Copy the material below word for word, starting with its first line and going on through the line that contains "Solana ($SOL)。Solana 以其高速、低成本的區塊鏈和蓬勃", including that line.

======

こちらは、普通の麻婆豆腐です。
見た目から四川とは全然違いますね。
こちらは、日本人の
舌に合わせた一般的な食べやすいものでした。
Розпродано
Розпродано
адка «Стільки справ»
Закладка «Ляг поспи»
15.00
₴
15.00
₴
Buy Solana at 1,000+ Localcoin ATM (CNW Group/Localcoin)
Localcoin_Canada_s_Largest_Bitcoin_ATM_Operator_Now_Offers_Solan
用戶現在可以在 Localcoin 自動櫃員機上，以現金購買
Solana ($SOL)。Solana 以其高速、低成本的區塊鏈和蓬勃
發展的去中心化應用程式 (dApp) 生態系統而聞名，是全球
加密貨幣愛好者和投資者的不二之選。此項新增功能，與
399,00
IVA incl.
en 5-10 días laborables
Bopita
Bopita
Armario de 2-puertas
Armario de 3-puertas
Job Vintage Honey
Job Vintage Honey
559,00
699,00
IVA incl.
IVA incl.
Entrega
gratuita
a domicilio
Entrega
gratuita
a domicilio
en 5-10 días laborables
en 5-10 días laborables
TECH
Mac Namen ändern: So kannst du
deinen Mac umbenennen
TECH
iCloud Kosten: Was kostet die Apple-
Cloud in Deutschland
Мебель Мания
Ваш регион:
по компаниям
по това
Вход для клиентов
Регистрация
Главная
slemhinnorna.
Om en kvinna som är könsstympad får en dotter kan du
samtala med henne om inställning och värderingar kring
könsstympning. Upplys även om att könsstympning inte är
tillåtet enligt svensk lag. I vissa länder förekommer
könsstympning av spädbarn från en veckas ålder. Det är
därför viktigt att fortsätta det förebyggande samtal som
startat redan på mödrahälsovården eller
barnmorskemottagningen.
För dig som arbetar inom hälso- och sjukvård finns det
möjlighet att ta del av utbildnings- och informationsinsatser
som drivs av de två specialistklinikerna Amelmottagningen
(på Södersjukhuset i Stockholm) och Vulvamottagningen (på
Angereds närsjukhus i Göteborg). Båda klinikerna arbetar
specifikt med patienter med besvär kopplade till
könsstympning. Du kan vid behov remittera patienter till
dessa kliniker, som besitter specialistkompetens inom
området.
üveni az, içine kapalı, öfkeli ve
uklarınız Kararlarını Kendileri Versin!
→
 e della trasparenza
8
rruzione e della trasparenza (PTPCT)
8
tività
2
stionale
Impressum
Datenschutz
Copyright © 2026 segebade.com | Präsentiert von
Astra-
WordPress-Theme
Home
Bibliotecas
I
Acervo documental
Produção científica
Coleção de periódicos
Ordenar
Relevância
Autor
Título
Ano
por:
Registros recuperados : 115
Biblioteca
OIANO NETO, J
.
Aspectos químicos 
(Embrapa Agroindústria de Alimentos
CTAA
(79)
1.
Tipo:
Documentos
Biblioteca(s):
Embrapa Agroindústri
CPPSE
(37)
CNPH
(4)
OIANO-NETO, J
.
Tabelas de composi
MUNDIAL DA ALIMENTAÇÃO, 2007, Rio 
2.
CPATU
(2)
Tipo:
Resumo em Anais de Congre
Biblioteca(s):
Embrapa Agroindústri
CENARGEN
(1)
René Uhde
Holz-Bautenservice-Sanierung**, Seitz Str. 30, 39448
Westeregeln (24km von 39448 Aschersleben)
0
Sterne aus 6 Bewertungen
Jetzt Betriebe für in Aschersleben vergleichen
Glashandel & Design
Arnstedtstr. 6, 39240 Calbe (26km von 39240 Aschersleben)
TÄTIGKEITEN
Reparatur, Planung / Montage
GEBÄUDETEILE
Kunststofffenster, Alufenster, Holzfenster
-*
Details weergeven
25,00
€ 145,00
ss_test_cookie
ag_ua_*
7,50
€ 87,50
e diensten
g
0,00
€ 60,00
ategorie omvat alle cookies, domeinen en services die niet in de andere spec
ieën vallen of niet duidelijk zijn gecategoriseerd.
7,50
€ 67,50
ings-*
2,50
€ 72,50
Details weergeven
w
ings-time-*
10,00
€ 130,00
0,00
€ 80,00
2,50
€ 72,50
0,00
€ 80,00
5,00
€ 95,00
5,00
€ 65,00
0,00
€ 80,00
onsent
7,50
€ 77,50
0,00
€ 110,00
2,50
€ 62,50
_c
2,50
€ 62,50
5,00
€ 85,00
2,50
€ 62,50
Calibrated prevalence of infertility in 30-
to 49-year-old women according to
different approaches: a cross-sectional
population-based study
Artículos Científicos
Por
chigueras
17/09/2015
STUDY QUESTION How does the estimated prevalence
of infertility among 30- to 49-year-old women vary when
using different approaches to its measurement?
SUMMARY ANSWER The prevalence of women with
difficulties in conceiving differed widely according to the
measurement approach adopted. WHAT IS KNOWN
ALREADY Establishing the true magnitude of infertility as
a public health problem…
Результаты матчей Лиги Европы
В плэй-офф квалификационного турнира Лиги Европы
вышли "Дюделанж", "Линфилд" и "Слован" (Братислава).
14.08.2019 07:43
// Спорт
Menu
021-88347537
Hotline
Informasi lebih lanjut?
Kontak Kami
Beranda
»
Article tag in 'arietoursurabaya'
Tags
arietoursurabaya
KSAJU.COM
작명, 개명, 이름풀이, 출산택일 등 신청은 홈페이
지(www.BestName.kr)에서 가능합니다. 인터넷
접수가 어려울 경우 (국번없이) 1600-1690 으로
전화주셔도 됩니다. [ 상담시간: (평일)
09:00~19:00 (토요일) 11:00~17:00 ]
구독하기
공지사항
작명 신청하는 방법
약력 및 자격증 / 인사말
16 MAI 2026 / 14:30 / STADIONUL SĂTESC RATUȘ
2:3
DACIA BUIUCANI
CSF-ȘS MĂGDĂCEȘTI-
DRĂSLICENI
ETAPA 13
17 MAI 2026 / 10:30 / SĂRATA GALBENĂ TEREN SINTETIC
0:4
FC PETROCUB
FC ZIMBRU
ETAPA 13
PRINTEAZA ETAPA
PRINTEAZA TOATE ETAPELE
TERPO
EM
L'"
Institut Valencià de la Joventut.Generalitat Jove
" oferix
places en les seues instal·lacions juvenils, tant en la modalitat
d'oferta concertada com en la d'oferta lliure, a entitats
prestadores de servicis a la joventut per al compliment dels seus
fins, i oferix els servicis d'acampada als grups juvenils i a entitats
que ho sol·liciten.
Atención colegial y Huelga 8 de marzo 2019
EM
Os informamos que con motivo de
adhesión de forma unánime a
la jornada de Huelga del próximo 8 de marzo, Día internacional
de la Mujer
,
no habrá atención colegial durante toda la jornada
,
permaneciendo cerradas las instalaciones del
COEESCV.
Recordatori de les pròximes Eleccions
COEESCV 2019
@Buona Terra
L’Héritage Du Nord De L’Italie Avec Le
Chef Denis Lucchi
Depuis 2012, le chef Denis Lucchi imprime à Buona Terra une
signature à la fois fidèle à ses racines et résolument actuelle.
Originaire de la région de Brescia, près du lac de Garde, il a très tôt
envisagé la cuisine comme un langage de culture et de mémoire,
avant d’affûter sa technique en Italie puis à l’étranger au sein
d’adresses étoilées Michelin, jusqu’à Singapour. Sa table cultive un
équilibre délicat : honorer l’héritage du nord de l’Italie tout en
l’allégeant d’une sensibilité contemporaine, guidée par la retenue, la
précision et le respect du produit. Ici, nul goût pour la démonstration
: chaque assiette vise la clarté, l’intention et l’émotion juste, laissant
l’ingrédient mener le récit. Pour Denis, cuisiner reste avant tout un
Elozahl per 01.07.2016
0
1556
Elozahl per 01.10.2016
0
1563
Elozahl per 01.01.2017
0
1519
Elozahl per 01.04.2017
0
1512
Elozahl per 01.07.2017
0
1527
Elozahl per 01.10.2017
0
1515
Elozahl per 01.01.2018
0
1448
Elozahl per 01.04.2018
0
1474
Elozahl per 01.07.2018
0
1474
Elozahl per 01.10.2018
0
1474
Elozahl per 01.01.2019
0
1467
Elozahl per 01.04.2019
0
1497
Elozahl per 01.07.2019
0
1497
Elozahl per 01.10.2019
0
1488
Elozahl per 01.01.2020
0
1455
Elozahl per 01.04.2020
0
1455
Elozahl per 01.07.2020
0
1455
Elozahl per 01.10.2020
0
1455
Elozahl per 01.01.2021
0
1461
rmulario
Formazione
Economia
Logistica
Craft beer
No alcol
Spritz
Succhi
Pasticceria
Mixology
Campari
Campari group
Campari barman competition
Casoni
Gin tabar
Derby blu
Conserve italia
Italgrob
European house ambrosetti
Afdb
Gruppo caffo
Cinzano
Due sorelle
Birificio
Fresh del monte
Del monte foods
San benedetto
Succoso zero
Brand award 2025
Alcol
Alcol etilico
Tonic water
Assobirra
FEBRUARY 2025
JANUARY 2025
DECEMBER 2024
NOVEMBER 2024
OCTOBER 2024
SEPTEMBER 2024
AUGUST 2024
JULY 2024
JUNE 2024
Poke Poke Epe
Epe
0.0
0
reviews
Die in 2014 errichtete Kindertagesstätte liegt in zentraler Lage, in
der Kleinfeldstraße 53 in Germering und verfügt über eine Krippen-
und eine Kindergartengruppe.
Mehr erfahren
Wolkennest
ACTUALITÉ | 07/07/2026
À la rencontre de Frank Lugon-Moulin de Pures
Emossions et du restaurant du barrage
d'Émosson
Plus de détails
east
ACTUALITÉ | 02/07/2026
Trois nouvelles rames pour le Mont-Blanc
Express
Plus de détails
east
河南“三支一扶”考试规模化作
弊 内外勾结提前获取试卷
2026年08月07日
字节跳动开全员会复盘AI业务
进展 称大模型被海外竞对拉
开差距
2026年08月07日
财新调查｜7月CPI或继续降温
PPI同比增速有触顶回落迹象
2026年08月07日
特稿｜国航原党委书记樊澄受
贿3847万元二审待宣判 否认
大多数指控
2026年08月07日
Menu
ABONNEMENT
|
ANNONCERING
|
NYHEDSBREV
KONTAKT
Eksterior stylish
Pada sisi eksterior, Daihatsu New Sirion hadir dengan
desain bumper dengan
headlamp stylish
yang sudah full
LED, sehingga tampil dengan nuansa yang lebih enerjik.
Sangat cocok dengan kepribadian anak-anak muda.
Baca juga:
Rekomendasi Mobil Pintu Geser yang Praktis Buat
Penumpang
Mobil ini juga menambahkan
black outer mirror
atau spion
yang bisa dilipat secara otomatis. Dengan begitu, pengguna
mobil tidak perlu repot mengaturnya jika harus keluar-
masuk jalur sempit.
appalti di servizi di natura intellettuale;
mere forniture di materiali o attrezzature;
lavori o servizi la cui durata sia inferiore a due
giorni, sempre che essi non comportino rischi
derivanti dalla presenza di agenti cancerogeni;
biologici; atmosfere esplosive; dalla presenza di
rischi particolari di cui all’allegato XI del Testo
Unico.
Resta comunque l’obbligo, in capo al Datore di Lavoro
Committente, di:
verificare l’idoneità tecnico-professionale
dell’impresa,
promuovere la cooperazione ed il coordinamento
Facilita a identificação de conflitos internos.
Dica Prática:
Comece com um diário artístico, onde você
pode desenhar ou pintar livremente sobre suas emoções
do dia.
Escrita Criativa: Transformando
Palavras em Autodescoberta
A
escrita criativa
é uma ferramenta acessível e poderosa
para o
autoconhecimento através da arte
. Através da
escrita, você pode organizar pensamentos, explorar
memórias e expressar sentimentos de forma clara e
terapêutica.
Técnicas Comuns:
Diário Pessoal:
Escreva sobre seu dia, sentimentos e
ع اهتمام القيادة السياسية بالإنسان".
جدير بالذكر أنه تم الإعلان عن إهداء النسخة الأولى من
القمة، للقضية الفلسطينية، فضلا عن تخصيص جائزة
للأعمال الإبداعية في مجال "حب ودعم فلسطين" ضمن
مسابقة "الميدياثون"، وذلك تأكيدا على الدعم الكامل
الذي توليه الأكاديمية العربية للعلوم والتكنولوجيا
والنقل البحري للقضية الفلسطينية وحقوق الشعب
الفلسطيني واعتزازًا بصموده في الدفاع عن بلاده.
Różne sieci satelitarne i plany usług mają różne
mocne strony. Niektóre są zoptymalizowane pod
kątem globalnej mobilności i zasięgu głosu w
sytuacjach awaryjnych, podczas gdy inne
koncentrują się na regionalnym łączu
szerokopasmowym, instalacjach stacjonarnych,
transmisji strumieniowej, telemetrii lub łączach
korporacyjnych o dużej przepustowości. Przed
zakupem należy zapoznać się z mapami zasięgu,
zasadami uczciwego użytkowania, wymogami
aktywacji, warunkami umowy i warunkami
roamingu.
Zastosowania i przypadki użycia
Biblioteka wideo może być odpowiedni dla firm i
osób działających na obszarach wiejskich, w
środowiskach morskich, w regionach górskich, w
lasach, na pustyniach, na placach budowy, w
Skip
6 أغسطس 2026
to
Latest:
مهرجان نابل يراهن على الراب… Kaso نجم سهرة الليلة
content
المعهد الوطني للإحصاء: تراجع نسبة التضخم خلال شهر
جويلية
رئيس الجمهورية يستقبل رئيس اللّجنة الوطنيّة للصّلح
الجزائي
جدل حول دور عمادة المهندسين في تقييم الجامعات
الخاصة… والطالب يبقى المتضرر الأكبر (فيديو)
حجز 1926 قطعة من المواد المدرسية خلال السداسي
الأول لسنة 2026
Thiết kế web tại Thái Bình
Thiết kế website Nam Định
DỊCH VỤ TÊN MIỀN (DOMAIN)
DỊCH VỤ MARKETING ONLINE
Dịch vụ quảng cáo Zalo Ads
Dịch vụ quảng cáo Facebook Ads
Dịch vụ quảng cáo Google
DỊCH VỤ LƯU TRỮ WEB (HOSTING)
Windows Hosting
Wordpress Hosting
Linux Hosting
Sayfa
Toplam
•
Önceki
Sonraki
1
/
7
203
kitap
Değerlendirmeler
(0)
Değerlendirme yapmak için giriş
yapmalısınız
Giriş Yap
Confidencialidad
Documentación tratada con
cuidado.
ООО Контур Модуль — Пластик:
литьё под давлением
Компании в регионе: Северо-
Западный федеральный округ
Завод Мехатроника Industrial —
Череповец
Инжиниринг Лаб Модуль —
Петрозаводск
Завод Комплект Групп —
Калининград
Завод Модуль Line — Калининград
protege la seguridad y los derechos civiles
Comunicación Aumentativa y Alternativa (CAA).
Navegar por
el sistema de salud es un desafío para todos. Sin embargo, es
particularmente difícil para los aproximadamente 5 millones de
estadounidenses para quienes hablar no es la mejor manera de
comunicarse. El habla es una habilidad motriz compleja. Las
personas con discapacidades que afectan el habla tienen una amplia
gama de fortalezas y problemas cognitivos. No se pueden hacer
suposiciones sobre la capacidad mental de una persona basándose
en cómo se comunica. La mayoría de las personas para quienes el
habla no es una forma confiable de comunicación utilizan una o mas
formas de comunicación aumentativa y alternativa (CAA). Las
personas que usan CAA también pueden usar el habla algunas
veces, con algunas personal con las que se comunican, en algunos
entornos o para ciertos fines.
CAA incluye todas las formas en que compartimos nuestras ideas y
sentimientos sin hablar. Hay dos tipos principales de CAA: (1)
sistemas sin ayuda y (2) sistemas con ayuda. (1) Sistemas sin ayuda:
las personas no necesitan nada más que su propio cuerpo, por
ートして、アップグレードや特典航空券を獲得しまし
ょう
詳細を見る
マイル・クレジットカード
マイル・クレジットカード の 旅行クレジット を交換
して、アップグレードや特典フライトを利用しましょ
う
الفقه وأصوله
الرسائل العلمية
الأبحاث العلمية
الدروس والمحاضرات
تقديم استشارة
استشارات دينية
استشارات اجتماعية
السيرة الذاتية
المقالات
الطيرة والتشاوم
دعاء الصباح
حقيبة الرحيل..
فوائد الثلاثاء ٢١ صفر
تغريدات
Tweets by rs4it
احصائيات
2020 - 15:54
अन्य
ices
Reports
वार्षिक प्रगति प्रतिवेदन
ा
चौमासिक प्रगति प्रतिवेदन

======

REPLY =>
こちらは、普通の麻婆豆腐です。
見た目から四川とは全然違いますね。
こちらは、日本人の
舌に合わせた一般的な食べやすいものでした。
Розпродано
Розпродано
адка «Стільки справ»
Закладка «Ляг поспи»
15.00
₴
15.00
₴
Buy Solana at 1,000+ Localcoin ATM (CNW Group/Localcoin)
Localcoin_Canada_s_Largest_Bitcoin_ATM_Operator_Now_Offers_Solan
用戶現在可以在 Localcoin 自動櫃員機上，以現金購買
Solana ($SOL)。Solana 以其高速、低成本的區塊鏈和蓬勃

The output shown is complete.